Below are records; please set down exactly the lines from the first through the one containing "The aim of the".

--- Record excerpts Enclosed Below ---

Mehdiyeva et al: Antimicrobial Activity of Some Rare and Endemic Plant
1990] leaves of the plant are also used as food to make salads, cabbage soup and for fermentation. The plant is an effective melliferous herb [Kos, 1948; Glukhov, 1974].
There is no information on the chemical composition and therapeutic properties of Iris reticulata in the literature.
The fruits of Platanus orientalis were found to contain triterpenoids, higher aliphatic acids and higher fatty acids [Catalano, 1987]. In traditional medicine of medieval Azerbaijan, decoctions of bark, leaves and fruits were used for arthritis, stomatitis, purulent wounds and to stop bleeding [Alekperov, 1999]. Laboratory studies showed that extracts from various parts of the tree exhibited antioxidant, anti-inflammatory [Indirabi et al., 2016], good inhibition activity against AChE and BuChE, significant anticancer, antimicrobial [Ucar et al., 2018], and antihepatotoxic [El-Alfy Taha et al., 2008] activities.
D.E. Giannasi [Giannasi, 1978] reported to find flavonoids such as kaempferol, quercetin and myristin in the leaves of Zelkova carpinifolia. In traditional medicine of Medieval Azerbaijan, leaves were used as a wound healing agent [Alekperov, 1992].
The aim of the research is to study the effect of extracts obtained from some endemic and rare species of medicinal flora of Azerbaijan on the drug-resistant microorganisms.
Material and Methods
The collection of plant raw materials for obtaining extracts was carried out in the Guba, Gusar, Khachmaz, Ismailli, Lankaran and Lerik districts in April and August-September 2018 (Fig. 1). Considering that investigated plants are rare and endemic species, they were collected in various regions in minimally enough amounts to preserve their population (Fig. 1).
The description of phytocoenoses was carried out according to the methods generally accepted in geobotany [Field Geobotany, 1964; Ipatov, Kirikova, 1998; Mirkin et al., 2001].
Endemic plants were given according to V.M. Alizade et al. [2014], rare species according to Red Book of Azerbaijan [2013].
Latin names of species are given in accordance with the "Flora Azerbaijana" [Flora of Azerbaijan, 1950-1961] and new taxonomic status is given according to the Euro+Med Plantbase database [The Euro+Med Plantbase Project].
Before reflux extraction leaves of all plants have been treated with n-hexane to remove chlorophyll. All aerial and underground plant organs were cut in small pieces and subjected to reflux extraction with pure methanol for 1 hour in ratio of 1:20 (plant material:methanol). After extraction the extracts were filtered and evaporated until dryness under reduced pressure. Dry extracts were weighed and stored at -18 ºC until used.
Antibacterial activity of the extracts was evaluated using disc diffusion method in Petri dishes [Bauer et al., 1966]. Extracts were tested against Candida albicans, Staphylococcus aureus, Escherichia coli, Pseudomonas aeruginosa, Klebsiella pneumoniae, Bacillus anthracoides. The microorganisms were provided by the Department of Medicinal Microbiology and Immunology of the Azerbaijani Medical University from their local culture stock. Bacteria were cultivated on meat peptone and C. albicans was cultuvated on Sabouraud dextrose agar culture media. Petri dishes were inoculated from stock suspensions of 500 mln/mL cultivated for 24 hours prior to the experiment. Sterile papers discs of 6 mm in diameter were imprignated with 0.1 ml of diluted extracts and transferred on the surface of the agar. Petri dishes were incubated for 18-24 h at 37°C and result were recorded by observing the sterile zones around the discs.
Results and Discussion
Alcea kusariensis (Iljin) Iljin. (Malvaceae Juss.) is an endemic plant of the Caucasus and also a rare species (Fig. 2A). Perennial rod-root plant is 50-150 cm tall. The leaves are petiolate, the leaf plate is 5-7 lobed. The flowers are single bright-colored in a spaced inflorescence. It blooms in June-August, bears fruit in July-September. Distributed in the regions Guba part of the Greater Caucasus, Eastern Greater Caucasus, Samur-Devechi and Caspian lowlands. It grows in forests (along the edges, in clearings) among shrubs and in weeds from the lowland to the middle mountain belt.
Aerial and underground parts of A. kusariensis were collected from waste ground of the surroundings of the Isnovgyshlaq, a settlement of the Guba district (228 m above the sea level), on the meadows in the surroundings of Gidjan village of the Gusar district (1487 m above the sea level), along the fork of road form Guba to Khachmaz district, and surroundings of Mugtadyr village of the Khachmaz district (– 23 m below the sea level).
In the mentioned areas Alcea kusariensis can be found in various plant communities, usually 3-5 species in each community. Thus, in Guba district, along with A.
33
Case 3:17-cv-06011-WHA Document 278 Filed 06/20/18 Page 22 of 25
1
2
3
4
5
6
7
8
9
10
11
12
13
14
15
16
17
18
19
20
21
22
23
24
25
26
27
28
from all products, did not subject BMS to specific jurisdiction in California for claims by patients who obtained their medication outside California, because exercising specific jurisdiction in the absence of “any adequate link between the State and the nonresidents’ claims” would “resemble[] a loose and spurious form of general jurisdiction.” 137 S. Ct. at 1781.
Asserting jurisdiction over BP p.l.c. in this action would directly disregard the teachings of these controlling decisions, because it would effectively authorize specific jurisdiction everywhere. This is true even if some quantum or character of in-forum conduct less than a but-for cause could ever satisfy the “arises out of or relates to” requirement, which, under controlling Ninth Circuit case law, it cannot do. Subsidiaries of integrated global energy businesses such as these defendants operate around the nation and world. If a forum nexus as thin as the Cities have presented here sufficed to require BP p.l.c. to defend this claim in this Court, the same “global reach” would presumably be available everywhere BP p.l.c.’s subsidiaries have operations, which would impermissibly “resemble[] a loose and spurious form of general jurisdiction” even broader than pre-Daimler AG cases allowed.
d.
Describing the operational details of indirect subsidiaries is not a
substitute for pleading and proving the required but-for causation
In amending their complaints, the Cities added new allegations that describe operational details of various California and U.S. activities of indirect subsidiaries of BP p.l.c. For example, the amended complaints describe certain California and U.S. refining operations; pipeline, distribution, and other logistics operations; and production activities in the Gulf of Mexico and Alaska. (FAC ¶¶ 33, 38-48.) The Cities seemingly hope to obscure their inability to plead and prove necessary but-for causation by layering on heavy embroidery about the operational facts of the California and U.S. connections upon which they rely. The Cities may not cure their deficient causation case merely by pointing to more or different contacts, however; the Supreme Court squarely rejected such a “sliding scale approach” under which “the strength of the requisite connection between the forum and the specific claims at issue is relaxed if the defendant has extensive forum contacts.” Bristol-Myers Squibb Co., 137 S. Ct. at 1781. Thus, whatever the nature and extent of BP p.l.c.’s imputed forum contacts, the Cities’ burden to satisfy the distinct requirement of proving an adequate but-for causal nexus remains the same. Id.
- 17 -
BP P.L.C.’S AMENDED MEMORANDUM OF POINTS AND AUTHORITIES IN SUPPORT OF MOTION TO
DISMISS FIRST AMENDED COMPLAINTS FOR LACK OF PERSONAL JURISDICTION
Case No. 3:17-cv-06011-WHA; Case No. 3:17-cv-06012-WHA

--- End of Enclosed Record excerpts ---

**Exercise answer:**
Mehdiyeva et al: Antimicrobial Activity of Some Rare and Endemic Plant
1990] leaves of the plant are also used as food to make salads, cabbage soup and for fermentation. The plant is an effective melliferous herb [Kos, 1948; Glukhov, 1974].
There is no information on the chemical composition and therapeutic properties of Iris reticulata in the literature.
The fruits of Platanus orientalis were found to contain triterpenoids, higher aliphatic acids and higher fatty acids [Catalano, 1987]. In traditional medicine of medieval Azerbaijan, decoctions of bark, leaves and fruits were used for arthritis, stomatitis, purulent wounds and to stop bleeding [Alekperov, 1999]. Laboratory studies showed that extracts from various parts of the tree exhibited antioxidant, anti-inflammatory [Indirabi et al., 2016], good inhibition activity against AChE and BuChE, significant anticancer, antimicrobial [Ucar et al., 2018], and antihepatotoxic [El-Alfy Taha et al., 2008] activities.
D.E. Giannasi [Giannasi, 1978] reported to find flavonoids such as kaempferol, quercetin and myristin in the leaves of Zelkova carpinifolia. In traditional medicine of Medieval Azerbaijan, leaves were used as a wound healing agent [Alekperov, 1992].
The aim of the research is to study the effect of extracts obtained from some endemic and rare species of medicinal flora of Azerbaijan on the drug-resistant microorganisms.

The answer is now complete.